Freudisme. Bon, bon… Tout cela est très beau, très vrai. L’amour, le désir qui me tenaille, est déterminé par des données inconscientes. Ce sont mes inclinations qui décident qui me plaît et qui ne me plaît pas, je dois m’observer si je veux savoir pourquoi je me sens attiré par une femme alors qu’une autre me répugne. Hélas toute cette question tourne à vide, pour une raison très simple que l’adage résume ainsi : il faut être deux pour toper ! La psychanalyse a oublié de rechercher les conditions qui font que je plais ou je ne plais pas. Elle ne cherche que les lois de l’amour, sans tenir compte des lois de l’éveil de l’amour ; pourtant il est évident qu’il existe des hommes et des femmes qui savent plaire, indépendamment des habitudes amoureuses de l’autre partie. Une belle femme a dit l’autre jour en ma présence à un psychiatre qui tentait d’expliquer ses rêves par un déchiffrement psychanalytique : « Vous savez, cher Docteur, pour l’instant je préfère faire rêver que rêver. » Elle aurait aussi pu s’exprimer ainsi : « Je ne souhaite pas me connaître, je me contente de ce que d’autres me connaissent. Et en ce qui concerne la compréhension, j’ai le sentiment que celui à qui je plais m’a parfaitement comprise. »

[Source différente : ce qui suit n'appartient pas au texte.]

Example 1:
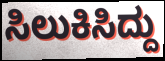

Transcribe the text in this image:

ಸಿಲುಕಿಸಿದ್ದು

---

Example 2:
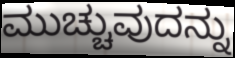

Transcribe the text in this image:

ಮುಚ್ಚುವುದನ್ನು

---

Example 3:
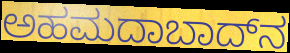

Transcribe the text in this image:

ಅಹಮದಾಬಾದ್‌ನ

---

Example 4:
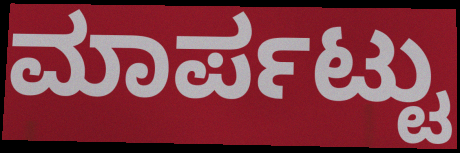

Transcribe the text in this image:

ಮಾರ್ಪಟ್ಟು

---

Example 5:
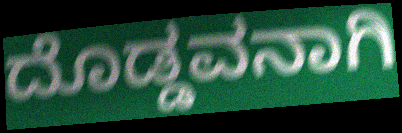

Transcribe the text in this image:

ದೊಡ್ಡವನಾಗಿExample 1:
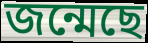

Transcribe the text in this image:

জন্মেছে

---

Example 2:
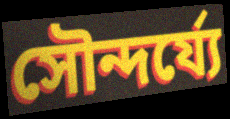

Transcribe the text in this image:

সৌন্দর্য্যে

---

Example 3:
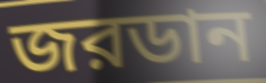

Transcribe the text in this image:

জরডান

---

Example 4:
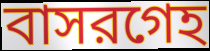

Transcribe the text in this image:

বাসরগেহ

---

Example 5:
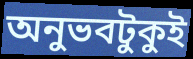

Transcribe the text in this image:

অনুভবটুকুইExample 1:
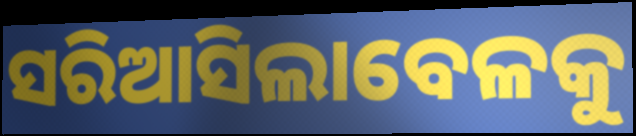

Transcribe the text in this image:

ସରିଆସିଲାବେଳକୁ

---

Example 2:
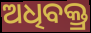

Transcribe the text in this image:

ଅଧିବକ୍ତ୍ର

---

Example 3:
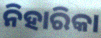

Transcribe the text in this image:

ନିହାରିକା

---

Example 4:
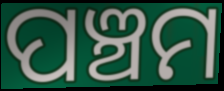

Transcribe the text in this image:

ପଞ୍ଚମ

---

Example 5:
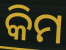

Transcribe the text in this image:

କିମ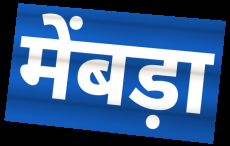
मेंबड़ा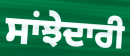
ਸਾਂਝੇਦਾਰੀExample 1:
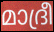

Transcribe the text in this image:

മാദ്രീ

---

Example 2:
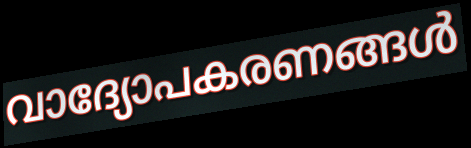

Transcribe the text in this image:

വാദ്യോപകരണങ്ങൾ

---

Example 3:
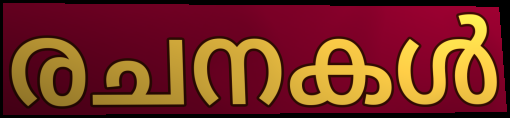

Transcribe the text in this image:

രചനകൾ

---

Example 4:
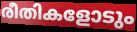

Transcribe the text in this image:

രീതികളോടും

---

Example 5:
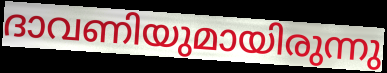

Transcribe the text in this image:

ദാവണിയുമായിരുന്നു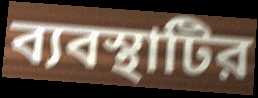
ব্যবস্থাটির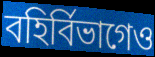
বহির্বিভাগেওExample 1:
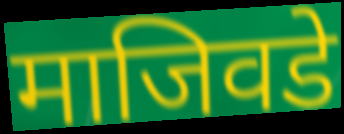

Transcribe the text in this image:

माजिवडे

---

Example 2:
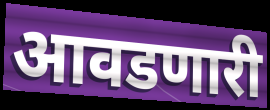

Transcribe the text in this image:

आवडणारी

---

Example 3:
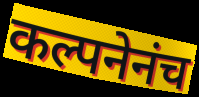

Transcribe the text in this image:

कल्पनेनंच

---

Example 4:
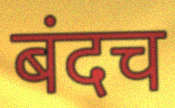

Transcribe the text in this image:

बंदच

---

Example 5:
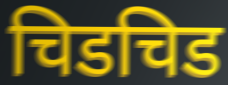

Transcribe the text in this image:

चिडचिडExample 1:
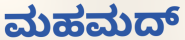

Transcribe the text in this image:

ಮಹಮದ್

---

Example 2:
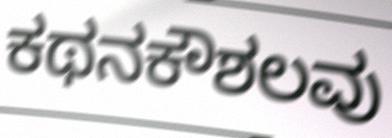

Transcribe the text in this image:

ಕಥನಕೌಶಲವು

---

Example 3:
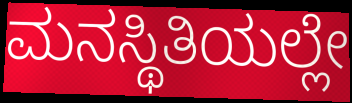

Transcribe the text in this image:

ಮನಸ್ಥಿತಿಯಲ್ಲೇ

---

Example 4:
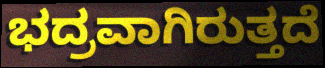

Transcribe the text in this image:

ಭದ್ರವಾಗಿರುತ್ತದೆ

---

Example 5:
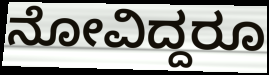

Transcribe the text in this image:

ನೋವಿದ್ದರೂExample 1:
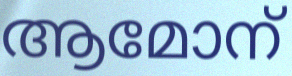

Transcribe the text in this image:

ആമോന്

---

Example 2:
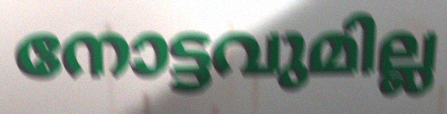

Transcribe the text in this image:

നോട്ടവുമില്ല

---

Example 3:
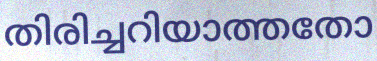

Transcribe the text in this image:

തിരിച്ചറിയാത്തതോ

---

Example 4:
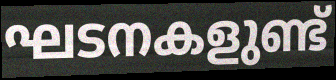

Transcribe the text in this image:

ഘടനകളുണ്ട്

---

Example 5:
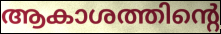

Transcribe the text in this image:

ആകാശത്തിന്റെ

Musique tsigane. C’est affreux, il faudrait enfin faire quelque chose contre cette musique subie dans les cafés. Il n’y a nulle part où se réfugier – on joue de la musique dans tous les cafés, pas moyen de se parler, de penser, de se reposer – on martèle les sons dans l’oreille à coups de massue, que ça plaise ou non, abusant de l’insouciance de la nature d’avoir oublié de créer un appareil d’obstruction des oreilles contre les bruits. Dès que je vois un prima[1], je déprime – je les baptise désormais des déprima.
Fleur de rhétorique. Monsieur Lombric était assis à côté de moi, abattu, à la table voisine du restaurant, il ne cessait pas de soupirer. Quand je me suis enquis de ses soucis, les larmes envahirent ses yeux et il se confondit en implorations. « Mon ami, je suis déshonoré – un doute m’angoisse à la pensée qu’hier soir en état d’ébriété, j’ai levé le pied sur ma femme. »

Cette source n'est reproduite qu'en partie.